#### explain solution RD Sharma class 12 chapter Derivative As a Rate Measure exercise 12.2 question 24 maths

Answer: $\frac{d h}{d t}=\frac{1}{2 \pi}cm/min$

Hint: We know, volume of the cone is $V=\frac{1}{3} \pi r^{2} h$

Given: Sand is being poured into a conical pile at the constant rate of 50 cm3/min

Solution: Let the volume be V , height be $h$  and radius be $r$  of the cone at any instant of time.

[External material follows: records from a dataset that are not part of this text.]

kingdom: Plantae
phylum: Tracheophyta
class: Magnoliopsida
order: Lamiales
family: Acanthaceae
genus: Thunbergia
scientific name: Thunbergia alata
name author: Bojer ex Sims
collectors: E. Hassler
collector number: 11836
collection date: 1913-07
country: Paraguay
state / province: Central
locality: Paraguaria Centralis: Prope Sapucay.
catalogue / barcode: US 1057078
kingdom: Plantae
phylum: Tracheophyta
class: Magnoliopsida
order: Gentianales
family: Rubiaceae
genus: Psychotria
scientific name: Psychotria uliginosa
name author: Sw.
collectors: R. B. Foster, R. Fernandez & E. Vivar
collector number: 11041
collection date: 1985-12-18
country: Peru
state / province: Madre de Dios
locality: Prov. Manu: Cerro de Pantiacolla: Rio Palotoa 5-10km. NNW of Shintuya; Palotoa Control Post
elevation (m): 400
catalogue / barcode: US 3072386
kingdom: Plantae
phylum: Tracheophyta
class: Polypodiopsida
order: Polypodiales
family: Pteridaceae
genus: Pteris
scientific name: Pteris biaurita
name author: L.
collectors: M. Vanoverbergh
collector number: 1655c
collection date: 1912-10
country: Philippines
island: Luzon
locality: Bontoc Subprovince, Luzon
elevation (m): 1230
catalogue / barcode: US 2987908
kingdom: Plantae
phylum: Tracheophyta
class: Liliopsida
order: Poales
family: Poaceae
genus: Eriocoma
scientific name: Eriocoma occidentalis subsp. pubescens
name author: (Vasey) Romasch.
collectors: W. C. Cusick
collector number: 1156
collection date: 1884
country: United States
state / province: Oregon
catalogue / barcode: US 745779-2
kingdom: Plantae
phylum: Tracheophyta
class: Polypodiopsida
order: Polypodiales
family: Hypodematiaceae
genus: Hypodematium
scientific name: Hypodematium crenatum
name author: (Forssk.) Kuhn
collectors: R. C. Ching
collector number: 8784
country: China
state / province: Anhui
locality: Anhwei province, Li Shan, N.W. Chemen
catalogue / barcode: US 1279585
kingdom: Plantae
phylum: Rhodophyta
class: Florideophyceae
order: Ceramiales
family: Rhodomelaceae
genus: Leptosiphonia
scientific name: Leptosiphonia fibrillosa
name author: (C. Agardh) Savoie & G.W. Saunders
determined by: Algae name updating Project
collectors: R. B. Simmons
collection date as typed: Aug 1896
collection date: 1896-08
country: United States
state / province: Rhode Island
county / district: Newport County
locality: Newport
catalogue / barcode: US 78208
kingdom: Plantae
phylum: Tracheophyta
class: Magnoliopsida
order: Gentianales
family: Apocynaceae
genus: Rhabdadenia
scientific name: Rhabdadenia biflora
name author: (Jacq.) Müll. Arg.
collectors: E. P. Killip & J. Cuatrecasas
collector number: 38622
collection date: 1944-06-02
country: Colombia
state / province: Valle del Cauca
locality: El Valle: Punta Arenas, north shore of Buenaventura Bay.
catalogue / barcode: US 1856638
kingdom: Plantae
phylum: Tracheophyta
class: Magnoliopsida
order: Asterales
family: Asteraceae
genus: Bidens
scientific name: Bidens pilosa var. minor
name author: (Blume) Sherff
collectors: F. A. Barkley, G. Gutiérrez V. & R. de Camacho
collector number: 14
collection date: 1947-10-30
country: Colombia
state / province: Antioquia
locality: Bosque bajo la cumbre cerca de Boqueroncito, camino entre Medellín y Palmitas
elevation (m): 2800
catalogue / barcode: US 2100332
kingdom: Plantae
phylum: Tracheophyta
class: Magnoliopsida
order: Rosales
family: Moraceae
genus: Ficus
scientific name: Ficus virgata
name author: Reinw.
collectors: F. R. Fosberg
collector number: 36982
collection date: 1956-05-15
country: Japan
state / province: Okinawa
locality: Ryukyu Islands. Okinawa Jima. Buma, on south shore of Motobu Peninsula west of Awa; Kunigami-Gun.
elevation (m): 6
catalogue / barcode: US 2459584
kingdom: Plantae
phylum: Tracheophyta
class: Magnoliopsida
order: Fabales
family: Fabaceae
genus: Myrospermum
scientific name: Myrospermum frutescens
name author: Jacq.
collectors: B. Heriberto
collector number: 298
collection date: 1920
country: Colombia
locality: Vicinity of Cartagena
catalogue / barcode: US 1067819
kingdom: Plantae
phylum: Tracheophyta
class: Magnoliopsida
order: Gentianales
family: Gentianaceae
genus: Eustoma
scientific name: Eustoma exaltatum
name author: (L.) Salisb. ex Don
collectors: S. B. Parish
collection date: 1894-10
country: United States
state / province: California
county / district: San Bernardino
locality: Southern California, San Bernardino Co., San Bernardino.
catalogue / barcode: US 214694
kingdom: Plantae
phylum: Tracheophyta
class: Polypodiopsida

We know volume of the cone is $V=\frac{1}{3} \pi r^{2} h$ .

$r=2 h$

So, the new volume becomes,

$V=\frac{1}{3} \pi(2 h)^{2} h=\frac{4}{3} \pi h^{3}$

Differentiate the above equation with respect to time,

$\frac{d V}{d t}=\frac{d\left(\frac{4}{3} \pi h^{3}\right)}{d t}=\frac{4}{3} \pi \frac{d\left(h^{3}\right)}{d t}=\frac{4}{3} \pi \times 3 h^{2} \frac{d h}{d t}$

Here, $\frac{d V}{d t}=50\: cm^{3}/min$

$50=\frac{4}{3} \pi \times 3 h^{2} \frac{d h}{d t}$

$\frac{d h}{d t}=\frac{50 \times 3}{4 \times 3 \pi h^{2}}=\frac{50 \times 3}{12 \pi(5)^{2}}=\frac{1}{2 \pi}$ (height =5 ).